Text section.
Preliminary comments of the BJP on the Agreement between the Government of India and the Government of the USA concerning peaceful uses of nuclear energy.

1. The BJP has been expressing its reservations regarding the Indo-US nuclear deal from the very beginning. When the Joint Statement was issued at the end of the visit of Prime Minister Manmohan Singh to Washington in July 2005, Shri Vajpayee issued a statement in which he expressed his reservations about the deal, specially with regard to its impact on our strategic nuclear programme. He had expressed his apprehension at the proposed separation plan of our nuclear facilities between civilian and military. Later, when the separation plan was presented to Parliament, we expressed our opposition to it. We warned the Government of India when the Senate Foreign Relations Committee and the House International Relations Committee of the US Congress adopted the draft bills for enabling this cooperation between the two countries. We protested strongly when the Hyde Act was passed by the US Congress. We have consistently opposed the deal in Parliament whenever discussions on this deal have taken place.

None of our fears and apprehensions was ever given serious consideration by the Government of India. No effort was ever made by it to evolve a national consensus on this vital issue of national concern before making commitments to the US. 

The text of the bilateral 123 Agreement has been made public on Friday, August 3, 2007. We have looked at the text and our preliminary comments are as follows:

(i) Each party is required to implement this Agreement in accordance with its national laws and regulations and its licence requirements. There is no doubt, therefore, that the implementation of this Agreement shall be governed by the provisions of the Hyde Act of 2006, the US Atomic Energy Act of 1954, which are its national laws on this subject, and its licensing requirements relating to the supply of nuclear materials to India {article 2(1)}. The confidence with which US officials have asserted that the Agreement is Hyde act bound flows from this provision. Which act will India enforce on the US? 

(ii) The Agreement is supposed to lead to full civil nuclear cooperation between the two countries yet article 2(2)(d) talks of cooperation relating to "aspects of the associated nuclear fuel cycle". Aspects mean parts and hence all aspects of the nuclear fuel cycle are not covered under this Agreement. 

(iii) According to article 5(2) of the Agreement sensitive nuclear technology, heavy water production technology, sensitive nuclear facilities and major critical components of such facilities can be transferred to India only after an amendment to this Agreement has been carried out. The provision for such transfer should have been included in this Agreement itself instead of leaving it to a future amendment. It is a peculiar arrangement. 

Under the same provision, the US will retain the right of end-use verification of all its supplies. This will ensure that American inspectors will "roam around our nuclear installations", a fear which was completely discounted by the Prime Minister while replying to the Rajya Sabha debate on 17.8.2006.

(iv) As far as fuel supplies are concerned, the commitment of the US in the Agreement is vague and futuristic. "The US is committed to seeking agreement from the US Congress to amend its domestic laws". This assurance in article 5(6)(a) of the Agreement and the assurances contained in article 5(6)(b) of the Agreement is not only bad drafting but deliberately repeats an old assurance given by the US at the time of the separation plan and remains as evasive as it was then. According to article 5(6)(c), the India specific Safeguards Agreement with the IAEA is to be negotiated on the basis of these evasive assurances and requires India to place its civilian nuclear facilities under safeguards in perpetuity.

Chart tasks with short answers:
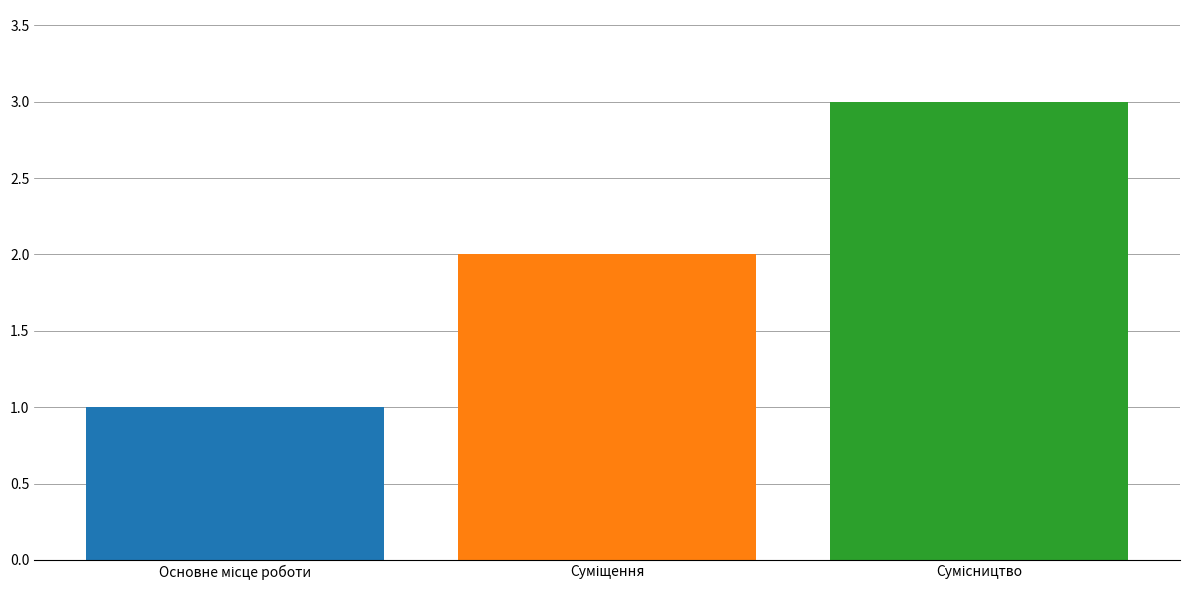

What is the maximum value shown in the chart?

3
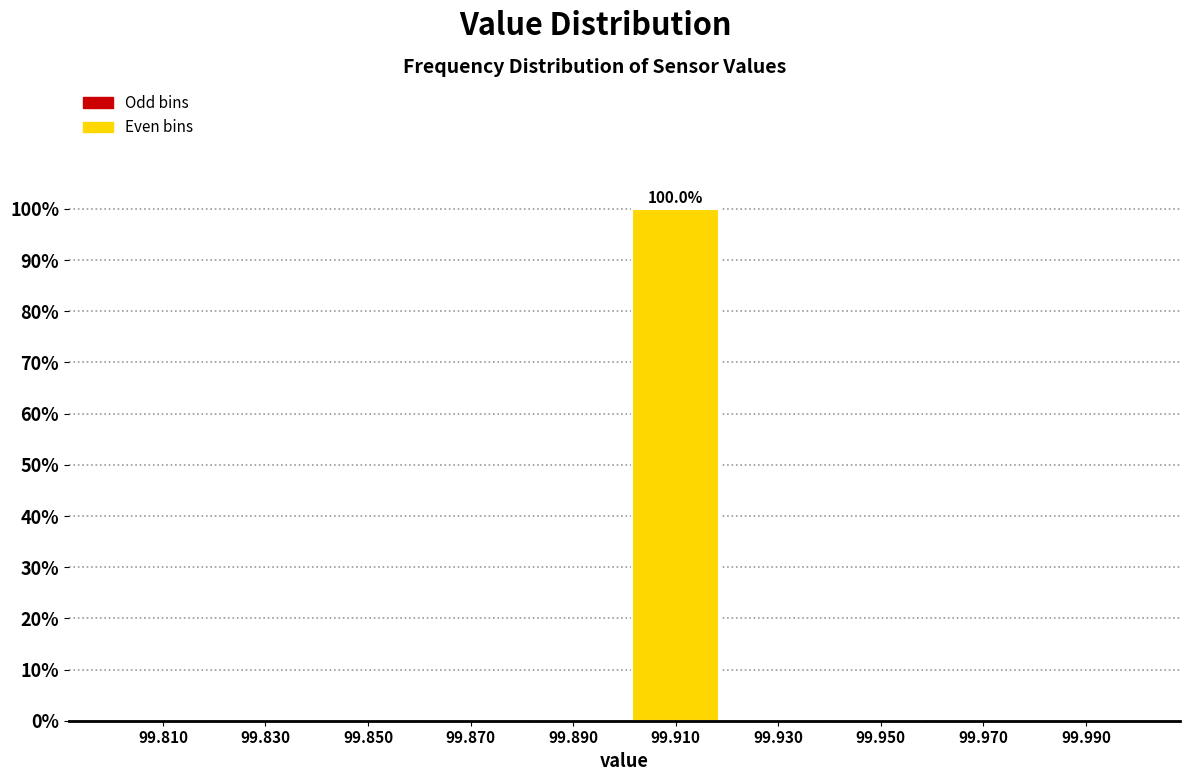

Which range on the x-axis has the tallest bar?

99.90 to 99.92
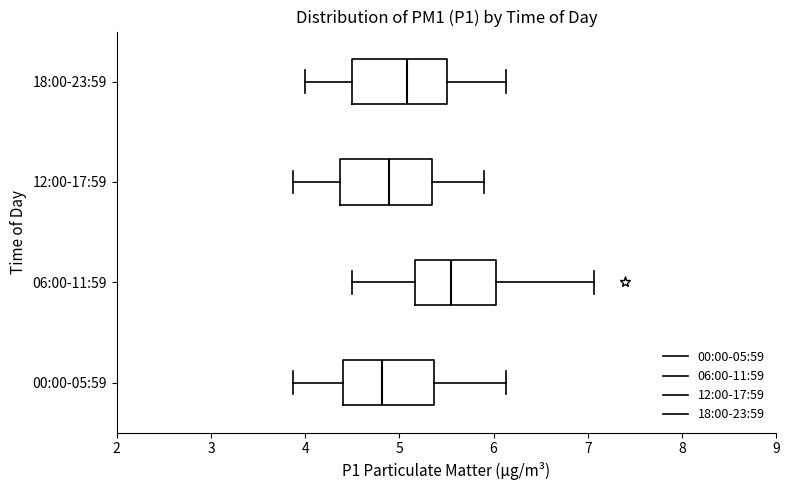

Reading bottom to top, read every box against the x-axis: the position of its median line, the range the box covers, and the ends of its whiskers. The values are not printed on the chart, so give them approximately, as read against the axis.

00:00-05:59: median 4.8, box 4.4 to 5.4, whiskers 3.9 to 6.1
06:00-11:59: median 5.6, box 5.2 to 6.0, whiskers 4.5 to 7.1
12:00-17:59: median 4.9, box 4.4 to 5.3, whiskers 3.9 to 5.9
18:00-23:59: median 5.1, box 4.5 to 5.5, whiskers 4.0 to 6.1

Required actions.
1: Quote the chart rows word for word, starting at the beginning of the rows and ending with the line that contains "Reading bottom to", including both of those lines. Leave out the pictures.
2: Continue the BJP statement on the nuclear agreement from the point where it stops.
These rows have no connection to the BJP statement on the nuclear agreement.

Solved problems.
1:
What is the maximum value shown in the chart?

3

Which range on the x-axis has the tallest bar?

99.90 to 99.92

Reading bottom to top, read every box against the x-axis: the position of its median line, the range the box covers, and the ends of its whiskers. The values are not printed on the chart, so give them approximately, as read against the axis.

2:
(v) India is required under this Agreement to establish a new national reprocessing facility dedicated to reprocessing safeguarded nuclear material under IAEA safeguards. If it is an agreement between two equal parties with reciprocal commitments, is the US accepting a similar provision for its reprocessing facilities? Is any such facility being created in any country belonging to the Nuclear Five? 

(vi) Following the cessation of cooperation under this Agreement either party shall have the right to require the return by the other party of any nuclear material, equipment, non-nuclear material or components transferred under this Agreement and any special fissionable material produced through their use. {article 14(4)} Thus, notwithstanding the sugar-coated language which has been used in the Agreement to soften the blow, the fact remains that the US retains the right to recall all the supplies that it has made to India under this Agreement. What is worse is that under article 16(3) despite the termination of this Agreement, the safeguards in perpetuity will continue to apply so long as any material or equipment or any of the by products thereof remain on Indian soil. 

Clearly, therefore, with regard to fuel supplies, reprocessing rights and the right to recall the equipments supplied, the US has maintained its position as in the Hyde Act. India, on the other hand, has accepted legally enforceable commitments in perpetuity.

There is nothing in the Agreement regarding the reprocessing of the spent fuel of Tarapur which has accumulated over the last 33 years. 

Nuclear testing has not been mentioned in the Agreement. According to the Government of India this is a matter of great comfort for us. This view is entirely untenable. When national laws apply, which includes the NPT, the provisions of the Atomic Energy Act of 1954 and the Hyde Act of 2006 which specifically forbid nuclear tests, where is the question of India having the freedom to test once we enter into this agreement? In other words, we are being forced to accept a bilateral CTBT with more stringent provisions than the multilateral CTBT. 

In his very first statement in 2005, Shri Vajpayee had raised the issue of the financial cost of separation of our facilities between civilian and military. The Government of India has kept mum on this. To this cost has now been added the cost of setting up a dedicated reprocessing facility, the cost of holding strategic fuel supplies for the life time of all our future reactors and the cost of mammoth and intrusive IAEA inspections.

In the separation plan prepared under the surveillance of the US, two thirds of our reactors will be put in the civilian category under safeguards. The recently refurbished CYRUS reactor will be shut down. In course of time, 90% of our reactors will be in the civilian category. In the ongoing negotiations in the Committee of Disarmament in Geneva, we have agreed to work together with the US for the early conclusion of the FMCT. We appear to have given up our insistence on international verification and all countries complying. All these, along with the intrusive provisions of the Hyde Act are bound to have a stultifying effect on our strategic nuclear programme.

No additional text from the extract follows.